The handlebars jerk in my hand; I know all I have to do is keep them straight, but they seem to have a mind of their own as I kick off the ground in my best approximation of the way Abek demonstrated. I can sense he’s right. If I could pedal faster, I’d feel more balanced. But I can’t make my legs move like that; the old, flat tires seem to hug every piece of gravel.

We try again and again, for short bursts at a time. Five meters, then fifteen, then twenty. Each time, Abek helps me stop the bicycle, reposition a difficult chain and then discusses what I should do next time: how I should sit farther back in the seat, how I might try starting with my right pedal up instead of my left one. He is, I realize with bittersweet pride, a good teacher. Even for someone so young. He’s patient and thorough, and he insists on trying to teach me, even when I say I’d be happy to sit and watch him ride alone.

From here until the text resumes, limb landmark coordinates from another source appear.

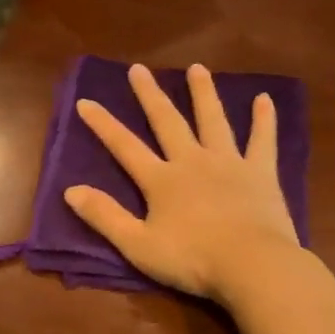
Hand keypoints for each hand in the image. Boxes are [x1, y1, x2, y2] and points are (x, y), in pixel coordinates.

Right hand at [63, 62, 299, 301]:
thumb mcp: (138, 245)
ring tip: (197, 68)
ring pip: (213, 121)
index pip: (125, 147)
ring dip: (204, 93)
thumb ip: (105, 216)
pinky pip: (262, 141)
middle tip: (138, 69)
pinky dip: (264, 120)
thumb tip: (70, 190)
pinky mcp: (260, 173)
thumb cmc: (192, 260)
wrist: (251, 265)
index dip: (104, 124)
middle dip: (150, 95)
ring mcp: (229, 163)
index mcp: (161, 181)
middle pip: (168, 122)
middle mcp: (192, 161)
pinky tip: (264, 99)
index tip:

He’s a nice boy, I realize is what I’m trying to formulate. He grew up to be such a decent, kind boy.

We must have been riding for an hour. Beside me, Abek has one hand on the bicycle seat and the other on the handlebars, keeping me from tipping over or steering off the road. I can see the muscles in his skinny arm tense so hard they’re quivering. His knuckles have turned white, and he’s panting harder than I am as he works harder and harder to keep up.

“We can stop,” I start to call out.

“No, I have it; I’m not letting you fall.”

“You’re getting tire—”

“Zofia, watch the road.”

But it’s too late. When I turn to look at Abek, my body forgets it is connected to the handlebars, that turning myself will also turn the bicycle. Abek tries to right it again but can’t. For a perilous moment, the bicycle hangs in balance, deciding which way to topple, and then Abek grabs my waist and pulls me toward him so we fall toward the higher ground instead of a ditch.